▸ Work instruction 1
Transcribe the part of the Europe update that opens with the words containing "by Calculated Risk" and closes with "latest austerity measures.".
▸ Work instruction 2
According to the Europe update, what percentage of global investors called a default by Greece likely?

▸ Passage to read
++++++++++
Europe Update: Strikes in Spain, UK Austerity, ECB Bond Purchases

by Calculated Risk on 6/08/2010 06:57:00 PM

Form the NY Times: Spain Hit by Strike Over Austerity Measures

Spanish public workers went on strike on Tuesday against a cut in their wages in what could be the first of several union-led protests against the government’s latest austerity measures.
From The Times: Osborne’s four-year austerity programme
George Osborne braced the country for cuts in government spending of up to 20 per cent as he laid the ground for an austerity programme to last the whole parliament.
From Der Spiegel (a week ago): ECB Buying Up Greek Bonds (ht Chris)
Bonds worth about €3 billion are now being purchased on every trading day, with €2 billion of the bonds coming from Athens.
From Bloomberg: Greek Default Seen by Almost 75% in Poll Doubtful About Trichet
Global investors have little confidence in Europe’s efforts to contain its debt crisis or in European Central Bank President Jean-Claude Trichet, with 73 percent calling a default by Greece likely.
++++++++++
Saved data entries:
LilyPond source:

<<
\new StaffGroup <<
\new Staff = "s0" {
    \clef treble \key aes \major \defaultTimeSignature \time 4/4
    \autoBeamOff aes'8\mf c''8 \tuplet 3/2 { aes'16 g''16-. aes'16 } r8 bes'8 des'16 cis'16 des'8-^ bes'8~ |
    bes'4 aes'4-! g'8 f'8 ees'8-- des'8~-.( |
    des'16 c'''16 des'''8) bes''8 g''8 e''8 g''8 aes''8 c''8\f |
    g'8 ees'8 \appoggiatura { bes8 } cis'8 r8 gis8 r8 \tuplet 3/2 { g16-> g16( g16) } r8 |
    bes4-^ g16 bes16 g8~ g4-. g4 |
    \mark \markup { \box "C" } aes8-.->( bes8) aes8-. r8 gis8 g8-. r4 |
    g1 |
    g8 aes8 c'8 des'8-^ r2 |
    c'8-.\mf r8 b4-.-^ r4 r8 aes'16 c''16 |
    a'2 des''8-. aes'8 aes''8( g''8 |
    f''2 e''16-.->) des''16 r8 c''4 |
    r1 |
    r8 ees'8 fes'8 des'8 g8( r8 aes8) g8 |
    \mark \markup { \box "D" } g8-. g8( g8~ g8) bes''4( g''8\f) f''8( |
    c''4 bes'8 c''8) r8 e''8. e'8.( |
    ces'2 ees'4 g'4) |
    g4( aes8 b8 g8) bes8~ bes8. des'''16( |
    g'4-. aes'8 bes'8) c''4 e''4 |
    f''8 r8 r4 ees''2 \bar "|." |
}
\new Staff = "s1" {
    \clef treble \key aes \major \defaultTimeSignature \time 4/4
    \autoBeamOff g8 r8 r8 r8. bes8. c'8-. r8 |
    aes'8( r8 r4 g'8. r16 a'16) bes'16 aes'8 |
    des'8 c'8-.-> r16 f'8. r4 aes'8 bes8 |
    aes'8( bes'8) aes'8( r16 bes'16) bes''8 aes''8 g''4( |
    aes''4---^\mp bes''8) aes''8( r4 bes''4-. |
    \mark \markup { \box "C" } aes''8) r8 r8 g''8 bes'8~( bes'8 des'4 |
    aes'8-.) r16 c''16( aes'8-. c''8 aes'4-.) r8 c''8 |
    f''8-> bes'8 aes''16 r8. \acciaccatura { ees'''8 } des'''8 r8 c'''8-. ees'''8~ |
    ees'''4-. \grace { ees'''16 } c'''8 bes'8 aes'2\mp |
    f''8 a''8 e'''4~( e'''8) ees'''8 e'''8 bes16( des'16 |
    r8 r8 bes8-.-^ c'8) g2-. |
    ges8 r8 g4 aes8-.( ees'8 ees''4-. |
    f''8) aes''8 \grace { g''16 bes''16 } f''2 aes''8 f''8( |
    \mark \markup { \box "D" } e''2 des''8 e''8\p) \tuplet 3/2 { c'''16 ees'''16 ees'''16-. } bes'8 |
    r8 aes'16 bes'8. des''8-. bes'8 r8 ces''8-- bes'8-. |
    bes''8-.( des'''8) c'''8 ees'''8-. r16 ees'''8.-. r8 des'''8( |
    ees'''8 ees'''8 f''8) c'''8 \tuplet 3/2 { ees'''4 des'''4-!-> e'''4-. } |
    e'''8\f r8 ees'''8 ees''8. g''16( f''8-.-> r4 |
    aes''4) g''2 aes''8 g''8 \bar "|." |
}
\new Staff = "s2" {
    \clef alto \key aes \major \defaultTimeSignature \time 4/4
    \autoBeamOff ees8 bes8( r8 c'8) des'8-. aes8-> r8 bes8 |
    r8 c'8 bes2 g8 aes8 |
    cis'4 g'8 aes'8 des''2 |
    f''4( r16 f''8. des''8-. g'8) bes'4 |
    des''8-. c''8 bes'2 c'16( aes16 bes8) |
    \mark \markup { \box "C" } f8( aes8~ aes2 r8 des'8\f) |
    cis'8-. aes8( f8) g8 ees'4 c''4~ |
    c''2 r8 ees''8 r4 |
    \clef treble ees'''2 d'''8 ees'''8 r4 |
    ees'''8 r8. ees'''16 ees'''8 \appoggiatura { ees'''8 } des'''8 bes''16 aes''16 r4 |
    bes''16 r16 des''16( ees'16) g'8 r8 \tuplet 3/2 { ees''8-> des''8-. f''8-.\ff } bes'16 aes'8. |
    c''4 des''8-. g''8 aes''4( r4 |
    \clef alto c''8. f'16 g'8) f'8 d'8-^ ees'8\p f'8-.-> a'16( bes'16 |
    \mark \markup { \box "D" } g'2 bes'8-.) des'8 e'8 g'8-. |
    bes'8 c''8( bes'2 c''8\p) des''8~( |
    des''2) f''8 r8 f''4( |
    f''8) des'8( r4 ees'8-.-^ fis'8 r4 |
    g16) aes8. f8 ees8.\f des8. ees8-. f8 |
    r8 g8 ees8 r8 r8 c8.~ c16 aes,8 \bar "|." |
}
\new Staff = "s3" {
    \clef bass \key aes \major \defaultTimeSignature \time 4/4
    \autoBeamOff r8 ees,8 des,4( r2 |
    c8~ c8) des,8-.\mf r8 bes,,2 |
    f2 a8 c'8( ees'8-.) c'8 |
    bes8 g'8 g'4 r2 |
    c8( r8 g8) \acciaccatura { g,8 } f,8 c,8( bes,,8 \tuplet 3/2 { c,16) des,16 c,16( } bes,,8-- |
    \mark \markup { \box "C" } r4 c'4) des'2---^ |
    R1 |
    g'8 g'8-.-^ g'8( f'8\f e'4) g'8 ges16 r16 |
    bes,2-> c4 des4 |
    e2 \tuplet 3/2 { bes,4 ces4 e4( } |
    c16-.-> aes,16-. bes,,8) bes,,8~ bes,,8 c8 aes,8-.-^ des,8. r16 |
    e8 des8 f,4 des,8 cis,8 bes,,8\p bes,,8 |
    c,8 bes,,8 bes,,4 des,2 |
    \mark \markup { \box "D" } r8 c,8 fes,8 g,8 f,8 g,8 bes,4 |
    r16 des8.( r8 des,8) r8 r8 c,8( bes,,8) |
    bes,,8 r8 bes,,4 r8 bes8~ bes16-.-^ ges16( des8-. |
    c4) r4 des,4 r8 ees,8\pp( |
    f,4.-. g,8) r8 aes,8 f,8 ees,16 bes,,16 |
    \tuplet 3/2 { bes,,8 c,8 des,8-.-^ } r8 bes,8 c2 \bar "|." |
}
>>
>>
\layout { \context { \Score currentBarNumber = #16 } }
++++++++++
▸ Task response 1
by Calculated Risk on 6/08/2010 06:57:00 PM

Form the NY Times: Spain Hit by Strike Over Austerity Measures

Spanish public workers went on strike on Tuesday against a cut in their wages in what could be the first of several union-led protests against the government’s latest austerity measures.

▸ Task response 2
73 percent